Before European settlement, the Kalapuya people had winter and summer camps in present-day Salem.

Settlers moved into the area in the mid-1800s and used Pringle Creek and the Willamette River for ferries and steam boats, and to power flour and lumber mills. The Oregon Pulp and Paper Plant was located at Trade and Commercial streets near modern-day Riverfront Park and began producing paper in 1920. Boise Cascade purchased the plant in 1962.

The City of Salem bought the land for the park in 1984, and created a plan for its development the same year. The City bought the Andrew T. Gilbert House adjacent to the property in 1985, and after additional home purchases and renovations, the Gilbert House Children's Museum (now A. C. Gilbert's Discovery Village) opened in 1989.

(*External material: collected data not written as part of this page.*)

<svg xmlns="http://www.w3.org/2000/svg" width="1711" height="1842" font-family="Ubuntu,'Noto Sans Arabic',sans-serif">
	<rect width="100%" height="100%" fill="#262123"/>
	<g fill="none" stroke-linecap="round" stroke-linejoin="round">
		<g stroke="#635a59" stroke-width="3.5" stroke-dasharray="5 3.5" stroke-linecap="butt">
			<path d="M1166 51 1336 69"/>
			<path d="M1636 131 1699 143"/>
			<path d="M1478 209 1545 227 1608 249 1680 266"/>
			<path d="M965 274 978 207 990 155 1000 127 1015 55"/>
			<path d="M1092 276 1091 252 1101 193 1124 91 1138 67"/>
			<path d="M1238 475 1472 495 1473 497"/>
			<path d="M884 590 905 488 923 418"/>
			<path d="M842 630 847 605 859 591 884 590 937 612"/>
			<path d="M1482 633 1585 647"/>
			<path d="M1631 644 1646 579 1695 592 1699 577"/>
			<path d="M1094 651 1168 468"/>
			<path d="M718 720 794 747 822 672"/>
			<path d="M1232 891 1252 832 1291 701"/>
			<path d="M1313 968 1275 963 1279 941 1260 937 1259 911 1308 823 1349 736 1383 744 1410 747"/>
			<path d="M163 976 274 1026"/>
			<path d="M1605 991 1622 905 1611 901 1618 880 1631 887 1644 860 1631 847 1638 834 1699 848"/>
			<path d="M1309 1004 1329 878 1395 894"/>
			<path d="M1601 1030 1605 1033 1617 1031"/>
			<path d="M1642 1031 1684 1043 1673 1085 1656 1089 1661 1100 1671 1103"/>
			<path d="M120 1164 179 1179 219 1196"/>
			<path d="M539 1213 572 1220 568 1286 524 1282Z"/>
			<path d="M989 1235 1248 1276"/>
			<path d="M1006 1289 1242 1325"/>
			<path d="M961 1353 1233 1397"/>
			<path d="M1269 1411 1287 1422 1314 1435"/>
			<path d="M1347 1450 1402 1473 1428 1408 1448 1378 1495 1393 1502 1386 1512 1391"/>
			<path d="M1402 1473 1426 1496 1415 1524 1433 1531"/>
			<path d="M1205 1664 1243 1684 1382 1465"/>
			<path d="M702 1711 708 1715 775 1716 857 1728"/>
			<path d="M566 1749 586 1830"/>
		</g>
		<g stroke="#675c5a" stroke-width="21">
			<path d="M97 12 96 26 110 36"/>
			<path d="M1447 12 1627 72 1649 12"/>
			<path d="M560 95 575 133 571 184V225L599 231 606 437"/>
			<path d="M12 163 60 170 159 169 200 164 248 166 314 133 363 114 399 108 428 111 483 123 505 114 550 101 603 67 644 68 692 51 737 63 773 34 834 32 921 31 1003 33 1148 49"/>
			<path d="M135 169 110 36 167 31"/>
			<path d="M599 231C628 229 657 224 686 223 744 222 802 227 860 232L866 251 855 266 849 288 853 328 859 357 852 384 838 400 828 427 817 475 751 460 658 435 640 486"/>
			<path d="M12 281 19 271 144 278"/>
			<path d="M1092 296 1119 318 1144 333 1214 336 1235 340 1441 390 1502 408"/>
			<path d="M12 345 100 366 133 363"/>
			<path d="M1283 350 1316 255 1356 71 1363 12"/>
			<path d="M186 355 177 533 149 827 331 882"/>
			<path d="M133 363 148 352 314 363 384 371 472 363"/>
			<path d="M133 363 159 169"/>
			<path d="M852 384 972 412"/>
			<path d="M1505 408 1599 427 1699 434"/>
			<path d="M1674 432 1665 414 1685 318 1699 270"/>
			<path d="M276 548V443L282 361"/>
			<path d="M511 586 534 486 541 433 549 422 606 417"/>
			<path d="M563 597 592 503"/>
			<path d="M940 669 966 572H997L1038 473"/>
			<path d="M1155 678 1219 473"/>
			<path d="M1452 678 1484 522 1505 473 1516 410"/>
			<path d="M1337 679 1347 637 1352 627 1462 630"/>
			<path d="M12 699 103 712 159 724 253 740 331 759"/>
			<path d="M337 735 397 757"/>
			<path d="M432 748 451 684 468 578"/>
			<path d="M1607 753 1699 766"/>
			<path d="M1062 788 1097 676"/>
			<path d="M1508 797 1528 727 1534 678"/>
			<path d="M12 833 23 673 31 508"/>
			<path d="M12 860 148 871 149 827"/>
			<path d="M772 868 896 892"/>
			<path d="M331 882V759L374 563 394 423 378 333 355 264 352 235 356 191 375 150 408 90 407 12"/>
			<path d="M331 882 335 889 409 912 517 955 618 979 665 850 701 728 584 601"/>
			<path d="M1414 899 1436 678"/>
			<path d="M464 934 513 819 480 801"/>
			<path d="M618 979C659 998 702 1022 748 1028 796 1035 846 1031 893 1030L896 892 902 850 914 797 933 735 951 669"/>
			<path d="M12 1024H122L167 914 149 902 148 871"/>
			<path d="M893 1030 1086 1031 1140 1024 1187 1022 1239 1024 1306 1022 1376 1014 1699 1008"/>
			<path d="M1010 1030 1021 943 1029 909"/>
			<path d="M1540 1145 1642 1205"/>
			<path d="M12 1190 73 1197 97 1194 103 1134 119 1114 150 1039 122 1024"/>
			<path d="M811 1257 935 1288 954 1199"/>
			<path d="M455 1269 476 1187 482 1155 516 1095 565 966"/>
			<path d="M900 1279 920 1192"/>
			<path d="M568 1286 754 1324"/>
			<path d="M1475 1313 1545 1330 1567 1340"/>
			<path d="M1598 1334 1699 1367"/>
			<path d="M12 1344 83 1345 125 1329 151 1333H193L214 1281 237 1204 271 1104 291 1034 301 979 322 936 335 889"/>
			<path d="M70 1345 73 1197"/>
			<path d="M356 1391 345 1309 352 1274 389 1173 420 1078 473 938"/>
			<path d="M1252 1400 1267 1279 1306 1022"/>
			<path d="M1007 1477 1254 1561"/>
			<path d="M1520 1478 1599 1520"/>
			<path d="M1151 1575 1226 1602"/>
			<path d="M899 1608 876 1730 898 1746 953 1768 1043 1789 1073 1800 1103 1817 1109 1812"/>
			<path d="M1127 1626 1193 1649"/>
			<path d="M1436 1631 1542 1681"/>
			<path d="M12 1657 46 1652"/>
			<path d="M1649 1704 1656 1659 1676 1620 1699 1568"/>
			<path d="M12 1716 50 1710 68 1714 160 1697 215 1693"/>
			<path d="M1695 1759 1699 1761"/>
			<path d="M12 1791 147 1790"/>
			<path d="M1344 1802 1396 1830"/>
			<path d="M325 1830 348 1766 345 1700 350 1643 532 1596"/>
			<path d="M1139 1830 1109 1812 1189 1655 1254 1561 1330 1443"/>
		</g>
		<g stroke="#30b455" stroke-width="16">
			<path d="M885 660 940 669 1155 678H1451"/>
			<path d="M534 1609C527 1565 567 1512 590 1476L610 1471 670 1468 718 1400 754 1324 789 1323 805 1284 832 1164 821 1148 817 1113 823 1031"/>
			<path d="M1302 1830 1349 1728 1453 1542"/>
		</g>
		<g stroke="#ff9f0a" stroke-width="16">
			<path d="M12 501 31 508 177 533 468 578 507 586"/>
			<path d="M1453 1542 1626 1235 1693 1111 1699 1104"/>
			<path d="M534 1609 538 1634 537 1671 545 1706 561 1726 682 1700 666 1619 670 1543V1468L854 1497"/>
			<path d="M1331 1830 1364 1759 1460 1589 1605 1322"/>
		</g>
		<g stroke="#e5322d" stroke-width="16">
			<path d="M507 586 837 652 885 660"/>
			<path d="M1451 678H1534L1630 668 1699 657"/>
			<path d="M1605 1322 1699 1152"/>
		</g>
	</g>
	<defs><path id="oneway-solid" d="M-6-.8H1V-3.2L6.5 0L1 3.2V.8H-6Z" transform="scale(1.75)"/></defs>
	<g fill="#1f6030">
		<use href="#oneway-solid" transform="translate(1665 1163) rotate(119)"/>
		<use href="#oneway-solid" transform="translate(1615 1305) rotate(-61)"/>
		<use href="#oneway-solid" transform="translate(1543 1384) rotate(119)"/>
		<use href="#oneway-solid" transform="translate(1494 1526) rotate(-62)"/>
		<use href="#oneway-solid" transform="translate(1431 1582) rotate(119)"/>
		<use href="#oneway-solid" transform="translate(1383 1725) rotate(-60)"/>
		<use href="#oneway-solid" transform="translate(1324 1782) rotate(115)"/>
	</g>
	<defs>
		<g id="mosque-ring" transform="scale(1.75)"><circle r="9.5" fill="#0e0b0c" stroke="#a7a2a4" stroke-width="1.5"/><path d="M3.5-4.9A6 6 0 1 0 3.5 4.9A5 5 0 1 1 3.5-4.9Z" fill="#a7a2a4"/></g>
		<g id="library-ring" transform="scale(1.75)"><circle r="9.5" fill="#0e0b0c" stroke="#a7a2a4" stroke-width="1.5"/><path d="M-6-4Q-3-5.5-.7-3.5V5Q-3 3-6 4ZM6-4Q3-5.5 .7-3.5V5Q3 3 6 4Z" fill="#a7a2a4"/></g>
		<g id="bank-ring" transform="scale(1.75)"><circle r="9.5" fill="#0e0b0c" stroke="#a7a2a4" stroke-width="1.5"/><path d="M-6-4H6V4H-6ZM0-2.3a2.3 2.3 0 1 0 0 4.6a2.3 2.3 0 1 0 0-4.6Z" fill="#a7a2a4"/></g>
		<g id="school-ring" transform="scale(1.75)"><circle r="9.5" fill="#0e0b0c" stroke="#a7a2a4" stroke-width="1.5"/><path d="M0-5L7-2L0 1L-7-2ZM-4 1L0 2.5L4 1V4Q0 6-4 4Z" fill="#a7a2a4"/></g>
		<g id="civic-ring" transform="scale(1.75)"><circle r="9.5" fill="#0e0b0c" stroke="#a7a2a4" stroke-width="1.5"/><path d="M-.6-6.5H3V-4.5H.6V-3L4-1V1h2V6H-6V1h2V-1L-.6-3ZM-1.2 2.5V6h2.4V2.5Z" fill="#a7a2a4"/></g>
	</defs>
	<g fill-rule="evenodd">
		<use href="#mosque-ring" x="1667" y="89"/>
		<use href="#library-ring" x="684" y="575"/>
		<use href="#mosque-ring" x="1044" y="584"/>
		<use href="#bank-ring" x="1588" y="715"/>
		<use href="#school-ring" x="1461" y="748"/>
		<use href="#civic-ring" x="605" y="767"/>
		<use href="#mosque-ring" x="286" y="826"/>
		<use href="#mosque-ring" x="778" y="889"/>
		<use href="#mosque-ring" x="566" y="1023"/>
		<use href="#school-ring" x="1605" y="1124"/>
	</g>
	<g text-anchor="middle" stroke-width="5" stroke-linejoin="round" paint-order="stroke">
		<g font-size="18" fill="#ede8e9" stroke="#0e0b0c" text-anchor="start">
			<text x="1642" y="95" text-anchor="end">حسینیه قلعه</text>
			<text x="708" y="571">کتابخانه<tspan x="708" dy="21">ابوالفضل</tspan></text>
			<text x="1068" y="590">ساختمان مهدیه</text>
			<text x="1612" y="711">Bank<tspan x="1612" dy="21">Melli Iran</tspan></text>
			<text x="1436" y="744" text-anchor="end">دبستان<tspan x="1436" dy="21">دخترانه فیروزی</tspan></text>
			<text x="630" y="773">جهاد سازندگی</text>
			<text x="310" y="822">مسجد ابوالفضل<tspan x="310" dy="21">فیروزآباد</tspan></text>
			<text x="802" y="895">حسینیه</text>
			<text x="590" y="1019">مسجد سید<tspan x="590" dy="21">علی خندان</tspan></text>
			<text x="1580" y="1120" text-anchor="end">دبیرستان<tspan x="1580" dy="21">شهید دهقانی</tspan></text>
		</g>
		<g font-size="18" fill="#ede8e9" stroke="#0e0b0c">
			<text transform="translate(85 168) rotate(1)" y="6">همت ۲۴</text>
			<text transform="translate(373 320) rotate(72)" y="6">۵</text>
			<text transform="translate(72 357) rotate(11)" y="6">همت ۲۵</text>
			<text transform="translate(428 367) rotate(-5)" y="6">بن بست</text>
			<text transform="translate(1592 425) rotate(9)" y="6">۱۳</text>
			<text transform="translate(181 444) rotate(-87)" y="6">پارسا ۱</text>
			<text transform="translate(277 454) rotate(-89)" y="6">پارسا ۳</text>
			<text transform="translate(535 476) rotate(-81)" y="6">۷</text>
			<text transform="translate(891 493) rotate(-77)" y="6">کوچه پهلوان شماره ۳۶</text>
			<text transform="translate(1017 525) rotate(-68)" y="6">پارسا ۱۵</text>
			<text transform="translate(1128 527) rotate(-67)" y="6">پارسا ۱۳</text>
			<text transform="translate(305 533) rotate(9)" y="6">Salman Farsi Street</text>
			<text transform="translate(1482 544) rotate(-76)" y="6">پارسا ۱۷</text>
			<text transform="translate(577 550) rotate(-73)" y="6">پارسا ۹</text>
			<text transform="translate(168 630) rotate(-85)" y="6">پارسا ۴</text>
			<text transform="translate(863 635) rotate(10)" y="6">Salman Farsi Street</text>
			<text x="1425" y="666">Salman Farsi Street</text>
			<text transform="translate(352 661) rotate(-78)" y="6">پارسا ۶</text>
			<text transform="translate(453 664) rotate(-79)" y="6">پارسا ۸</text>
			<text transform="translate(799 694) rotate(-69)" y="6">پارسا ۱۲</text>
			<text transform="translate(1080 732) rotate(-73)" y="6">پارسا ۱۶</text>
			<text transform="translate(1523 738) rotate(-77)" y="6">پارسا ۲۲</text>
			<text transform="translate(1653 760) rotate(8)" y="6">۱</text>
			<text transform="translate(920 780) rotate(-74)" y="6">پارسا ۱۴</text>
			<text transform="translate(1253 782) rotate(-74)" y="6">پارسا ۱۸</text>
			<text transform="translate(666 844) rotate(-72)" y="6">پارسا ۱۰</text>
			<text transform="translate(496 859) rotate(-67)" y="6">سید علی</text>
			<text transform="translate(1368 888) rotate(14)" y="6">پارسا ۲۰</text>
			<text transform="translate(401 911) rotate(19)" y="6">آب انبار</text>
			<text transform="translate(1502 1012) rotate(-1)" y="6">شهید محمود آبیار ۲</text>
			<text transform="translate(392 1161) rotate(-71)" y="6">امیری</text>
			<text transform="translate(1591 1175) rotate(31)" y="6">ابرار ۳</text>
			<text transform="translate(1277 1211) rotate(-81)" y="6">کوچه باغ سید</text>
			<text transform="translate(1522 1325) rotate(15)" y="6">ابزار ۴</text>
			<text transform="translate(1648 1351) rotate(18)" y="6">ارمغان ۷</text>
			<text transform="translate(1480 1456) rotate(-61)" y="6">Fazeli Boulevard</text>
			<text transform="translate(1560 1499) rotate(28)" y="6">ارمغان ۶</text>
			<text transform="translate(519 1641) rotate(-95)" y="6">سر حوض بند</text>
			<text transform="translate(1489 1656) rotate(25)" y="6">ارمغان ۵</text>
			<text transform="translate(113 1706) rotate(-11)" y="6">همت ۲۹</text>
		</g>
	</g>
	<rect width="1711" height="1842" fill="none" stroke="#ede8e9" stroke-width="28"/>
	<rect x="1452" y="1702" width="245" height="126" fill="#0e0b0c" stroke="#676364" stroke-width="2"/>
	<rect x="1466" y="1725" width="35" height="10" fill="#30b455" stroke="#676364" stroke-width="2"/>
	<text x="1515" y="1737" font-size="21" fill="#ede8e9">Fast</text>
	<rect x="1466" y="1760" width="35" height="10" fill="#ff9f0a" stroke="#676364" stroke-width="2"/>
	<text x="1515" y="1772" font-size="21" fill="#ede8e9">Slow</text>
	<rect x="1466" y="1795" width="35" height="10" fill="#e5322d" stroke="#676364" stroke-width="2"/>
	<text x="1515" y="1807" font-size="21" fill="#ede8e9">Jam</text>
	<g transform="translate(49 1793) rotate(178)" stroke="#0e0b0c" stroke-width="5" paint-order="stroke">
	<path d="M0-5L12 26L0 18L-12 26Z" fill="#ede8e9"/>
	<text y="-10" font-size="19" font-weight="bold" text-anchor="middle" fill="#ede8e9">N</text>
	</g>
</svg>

The Hazel Patton Riverfront Carousel was built largely by volunteers, with construction starting in 1995 and the carousel opening in 2001. The Eco-Earth Globe outdoor sculpture was completed in 2003 and restored in 2018. The Centennial Pavilion was added in 2005, funded by the Salem Rotary Club. The Tom McCall Memorial, a bronze sculpture of former Oregon governor Tom McCall, was dedicated in 2008. In 2009, the Union Street Railroad Bridge was converted into a pedestrian bridge to provide access to Wallace Marine Park in West Salem. The Peter Courtney Minto Island Bridge, a pedestrian bridge to Minto-Brown Island Park, was completed in 2017. The Gerry Frank Salem Rotary Amphitheater was completed in 2021; its design was inspired by Kalapuya basketry.